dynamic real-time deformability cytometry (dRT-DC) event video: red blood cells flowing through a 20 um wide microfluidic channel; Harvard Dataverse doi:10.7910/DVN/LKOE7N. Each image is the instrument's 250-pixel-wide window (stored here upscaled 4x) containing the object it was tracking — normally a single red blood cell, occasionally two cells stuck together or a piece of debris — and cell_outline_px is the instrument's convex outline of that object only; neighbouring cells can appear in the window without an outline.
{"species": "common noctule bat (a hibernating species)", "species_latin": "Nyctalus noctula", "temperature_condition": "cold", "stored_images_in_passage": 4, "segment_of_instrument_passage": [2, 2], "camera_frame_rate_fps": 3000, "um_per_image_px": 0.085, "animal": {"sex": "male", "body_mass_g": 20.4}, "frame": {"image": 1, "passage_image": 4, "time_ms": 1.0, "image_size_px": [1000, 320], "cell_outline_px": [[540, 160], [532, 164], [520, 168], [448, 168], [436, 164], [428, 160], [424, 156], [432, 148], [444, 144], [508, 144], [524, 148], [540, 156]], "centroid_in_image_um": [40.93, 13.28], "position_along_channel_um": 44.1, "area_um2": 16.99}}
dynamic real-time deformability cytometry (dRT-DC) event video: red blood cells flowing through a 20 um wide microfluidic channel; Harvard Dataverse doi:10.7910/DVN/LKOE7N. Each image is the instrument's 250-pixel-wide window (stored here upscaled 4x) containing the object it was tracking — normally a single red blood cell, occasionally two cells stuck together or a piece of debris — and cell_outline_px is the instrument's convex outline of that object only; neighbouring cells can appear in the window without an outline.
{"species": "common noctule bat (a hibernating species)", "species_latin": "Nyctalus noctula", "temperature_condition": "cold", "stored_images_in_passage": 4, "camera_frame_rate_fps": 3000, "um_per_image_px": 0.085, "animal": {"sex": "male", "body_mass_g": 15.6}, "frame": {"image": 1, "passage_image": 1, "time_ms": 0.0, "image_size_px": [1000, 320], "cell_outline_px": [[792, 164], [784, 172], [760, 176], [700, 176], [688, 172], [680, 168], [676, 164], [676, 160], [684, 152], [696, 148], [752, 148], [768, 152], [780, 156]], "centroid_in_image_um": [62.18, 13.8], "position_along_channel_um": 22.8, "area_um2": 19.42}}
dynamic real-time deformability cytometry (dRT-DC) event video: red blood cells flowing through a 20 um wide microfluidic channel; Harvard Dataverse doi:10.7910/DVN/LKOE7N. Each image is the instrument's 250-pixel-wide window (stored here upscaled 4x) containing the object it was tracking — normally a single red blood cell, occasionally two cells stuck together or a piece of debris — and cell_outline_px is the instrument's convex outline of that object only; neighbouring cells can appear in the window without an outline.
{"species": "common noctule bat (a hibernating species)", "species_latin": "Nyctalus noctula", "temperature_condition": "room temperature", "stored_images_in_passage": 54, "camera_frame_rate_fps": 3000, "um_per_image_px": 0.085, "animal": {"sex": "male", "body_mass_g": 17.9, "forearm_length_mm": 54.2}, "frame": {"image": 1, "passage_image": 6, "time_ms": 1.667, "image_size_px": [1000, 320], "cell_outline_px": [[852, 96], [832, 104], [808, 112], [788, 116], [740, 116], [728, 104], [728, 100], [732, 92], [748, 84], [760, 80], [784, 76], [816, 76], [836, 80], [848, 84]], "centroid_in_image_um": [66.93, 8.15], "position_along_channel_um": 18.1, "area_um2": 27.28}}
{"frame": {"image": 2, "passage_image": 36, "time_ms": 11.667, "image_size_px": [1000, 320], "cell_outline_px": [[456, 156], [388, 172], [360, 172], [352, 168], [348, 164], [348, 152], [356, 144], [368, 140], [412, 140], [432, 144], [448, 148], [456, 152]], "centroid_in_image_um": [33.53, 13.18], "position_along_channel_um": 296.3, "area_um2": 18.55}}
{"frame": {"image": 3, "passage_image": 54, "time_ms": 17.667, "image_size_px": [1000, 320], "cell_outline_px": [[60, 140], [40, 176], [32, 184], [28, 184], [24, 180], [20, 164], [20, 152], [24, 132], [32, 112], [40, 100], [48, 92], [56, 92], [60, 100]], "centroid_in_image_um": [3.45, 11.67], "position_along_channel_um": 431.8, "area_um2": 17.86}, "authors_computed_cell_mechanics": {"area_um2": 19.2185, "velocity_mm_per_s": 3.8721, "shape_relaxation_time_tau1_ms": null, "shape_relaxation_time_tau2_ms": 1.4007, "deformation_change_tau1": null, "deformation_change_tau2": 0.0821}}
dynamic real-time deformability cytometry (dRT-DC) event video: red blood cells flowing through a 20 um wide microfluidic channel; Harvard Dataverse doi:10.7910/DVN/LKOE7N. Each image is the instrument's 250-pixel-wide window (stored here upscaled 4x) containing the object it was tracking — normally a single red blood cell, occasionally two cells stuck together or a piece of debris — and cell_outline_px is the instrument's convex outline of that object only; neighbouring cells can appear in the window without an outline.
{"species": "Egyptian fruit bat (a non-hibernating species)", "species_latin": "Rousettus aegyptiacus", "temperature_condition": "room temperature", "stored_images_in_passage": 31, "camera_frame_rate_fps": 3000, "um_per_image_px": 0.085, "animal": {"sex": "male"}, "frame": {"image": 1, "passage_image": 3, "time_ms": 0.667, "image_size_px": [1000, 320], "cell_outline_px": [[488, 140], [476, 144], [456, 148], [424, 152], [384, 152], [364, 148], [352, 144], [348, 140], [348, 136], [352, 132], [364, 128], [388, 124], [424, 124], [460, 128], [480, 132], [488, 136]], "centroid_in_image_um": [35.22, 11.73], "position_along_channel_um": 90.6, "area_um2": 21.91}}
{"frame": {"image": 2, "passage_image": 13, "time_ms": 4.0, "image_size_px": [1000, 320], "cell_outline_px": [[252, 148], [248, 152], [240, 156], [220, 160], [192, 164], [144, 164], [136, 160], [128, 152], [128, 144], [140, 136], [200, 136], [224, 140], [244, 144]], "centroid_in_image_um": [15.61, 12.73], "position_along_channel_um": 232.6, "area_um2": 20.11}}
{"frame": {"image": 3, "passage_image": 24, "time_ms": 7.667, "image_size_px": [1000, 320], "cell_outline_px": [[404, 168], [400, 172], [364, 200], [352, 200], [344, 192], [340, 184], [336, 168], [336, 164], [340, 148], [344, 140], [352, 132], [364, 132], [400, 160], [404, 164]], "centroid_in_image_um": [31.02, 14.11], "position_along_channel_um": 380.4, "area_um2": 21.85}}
──────────────────────────────
Every record shown above should be written out again exactly.

dynamic real-time deformability cytometry (dRT-DC) event video: red blood cells flowing through a 20 um wide microfluidic channel; Harvard Dataverse doi:10.7910/DVN/LKOE7N. Each image is the instrument's 250-pixel-wide window (stored here upscaled 4x) containing the object it was tracking — normally a single red blood cell, occasionally two cells stuck together or a piece of debris — and cell_outline_px is the instrument's convex outline of that object only; neighbouring cells can appear in the window without an outline.
{"species": "common noctule bat (a hibernating species)", "species_latin": "Nyctalus noctula", "temperature_condition": "cold", "stored_images_in_passage": 4, "segment_of_instrument_passage": [2, 2], "camera_frame_rate_fps": 3000, "um_per_image_px": 0.085, "animal": {"sex": "male", "body_mass_g": 20.4}, "frame": {"image": 1, "passage_image": 4, "time_ms": 1.0, "image_size_px": [1000, 320], "cell_outline_px": [[540, 160], [532, 164], [520, 168], [448, 168], [436, 164], [428, 160], [424, 156], [432, 148], [444, 144], [508, 144], [524, 148], [540, 156]], "centroid_in_image_um": [40.93, 13.28], "position_along_channel_um": 44.1, "area_um2": 16.99}}
dynamic real-time deformability cytometry (dRT-DC) event video: red blood cells flowing through a 20 um wide microfluidic channel; Harvard Dataverse doi:10.7910/DVN/LKOE7N. Each image is the instrument's 250-pixel-wide window (stored here upscaled 4x) containing the object it was tracking — normally a single red blood cell, occasionally two cells stuck together or a piece of debris — and cell_outline_px is the instrument's convex outline of that object only; neighbouring cells can appear in the window without an outline.
{"species": "common noctule bat (a hibernating species)", "species_latin": "Nyctalus noctula", "temperature_condition": "cold", "stored_images_in_passage": 4, "camera_frame_rate_fps": 3000, "um_per_image_px": 0.085, "animal": {"sex": "male", "body_mass_g": 15.6}, "frame": {"image": 1, "passage_image": 1, "time_ms": 0.0, "image_size_px": [1000, 320], "cell_outline_px": [[792, 164], [784, 172], [760, 176], [700, 176], [688, 172], [680, 168], [676, 164], [676, 160], [684, 152], [696, 148], [752, 148], [768, 152], [780, 156]], "centroid_in_image_um": [62.18, 13.8], "position_along_channel_um": 22.8, "area_um2": 19.42}}
dynamic real-time deformability cytometry (dRT-DC) event video: red blood cells flowing through a 20 um wide microfluidic channel; Harvard Dataverse doi:10.7910/DVN/LKOE7N. Each image is the instrument's 250-pixel-wide window (stored here upscaled 4x) containing the object it was tracking — normally a single red blood cell, occasionally two cells stuck together or a piece of debris — and cell_outline_px is the instrument's convex outline of that object only; neighbouring cells can appear in the window without an outline.
{"species": "common noctule bat (a hibernating species)", "species_latin": "Nyctalus noctula", "temperature_condition": "room temperature", "stored_images_in_passage": 54, "camera_frame_rate_fps": 3000, "um_per_image_px": 0.085, "animal": {"sex": "male", "body_mass_g": 17.9, "forearm_length_mm": 54.2}, "frame": {"image": 1, "passage_image": 6, "time_ms": 1.667, "image_size_px": [1000, 320], "cell_outline_px": [[852, 96], [832, 104], [808, 112], [788, 116], [740, 116], [728, 104], [728, 100], [732, 92], [748, 84], [760, 80], [784, 76], [816, 76], [836, 80], [848, 84]], "centroid_in_image_um": [66.93, 8.15], "position_along_channel_um": 18.1, "area_um2": 27.28}}
{"frame": {"image": 2, "passage_image": 36, "time_ms": 11.667, "image_size_px": [1000, 320], "cell_outline_px": [[456, 156], [388, 172], [360, 172], [352, 168], [348, 164], [348, 152], [356, 144], [368, 140], [412, 140], [432, 144], [448, 148], [456, 152]], "centroid_in_image_um": [33.53, 13.18], "position_along_channel_um": 296.3, "area_um2": 18.55}}
{"frame": {"image": 3, "passage_image": 54, "time_ms": 17.667, "image_size_px": [1000, 320], "cell_outline_px": [[60, 140], [40, 176], [32, 184], [28, 184], [24, 180], [20, 164], [20, 152], [24, 132], [32, 112], [40, 100], [48, 92], [56, 92], [60, 100]], "centroid_in_image_um": [3.45, 11.67], "position_along_channel_um": 431.8, "area_um2": 17.86}, "authors_computed_cell_mechanics": {"area_um2": 19.2185, "velocity_mm_per_s": 3.8721, "shape_relaxation_time_tau1_ms": null, "shape_relaxation_time_tau2_ms": 1.4007, "deformation_change_tau1": null, "deformation_change_tau2": 0.0821}}
dynamic real-time deformability cytometry (dRT-DC) event video: red blood cells flowing through a 20 um wide microfluidic channel; Harvard Dataverse doi:10.7910/DVN/LKOE7N. Each image is the instrument's 250-pixel-wide window (stored here upscaled 4x) containing the object it was tracking — normally a single red blood cell, occasionally two cells stuck together or a piece of debris — and cell_outline_px is the instrument's convex outline of that object only; neighbouring cells can appear in the window without an outline.
{"species": "Egyptian fruit bat (a non-hibernating species)", "species_latin": "Rousettus aegyptiacus", "temperature_condition": "room temperature", "stored_images_in_passage": 31, "camera_frame_rate_fps": 3000, "um_per_image_px": 0.085, "animal": {"sex": "male"}, "frame": {"image": 1, "passage_image": 3, "time_ms": 0.667, "image_size_px": [1000, 320], "cell_outline_px": [[488, 140], [476, 144], [456, 148], [424, 152], [384, 152], [364, 148], [352, 144], [348, 140], [348, 136], [352, 132], [364, 128], [388, 124], [424, 124], [460, 128], [480, 132], [488, 136]], "centroid_in_image_um": [35.22, 11.73], "position_along_channel_um": 90.6, "area_um2": 21.91}}
{"frame": {"image": 2, "passage_image": 13, "time_ms": 4.0, "image_size_px": [1000, 320], "cell_outline_px": [[252, 148], [248, 152], [240, 156], [220, 160], [192, 164], [144, 164], [136, 160], [128, 152], [128, 144], [140, 136], [200, 136], [224, 140], [244, 144]], "centroid_in_image_um": [15.61, 12.73], "position_along_channel_um": 232.6, "area_um2": 20.11}}
{"frame": {"image": 3, "passage_image": 24, "time_ms": 7.667, "image_size_px": [1000, 320], "cell_outline_px": [[404, 168], [400, 172], [364, 200], [352, 200], [344, 192], [340, 184], [336, 168], [336, 164], [340, 148], [344, 140], [352, 132], [364, 132], [400, 160], [404, 164]], "centroid_in_image_um": [31.02, 14.11], "position_along_channel_um": 380.4, "area_um2": 21.85}}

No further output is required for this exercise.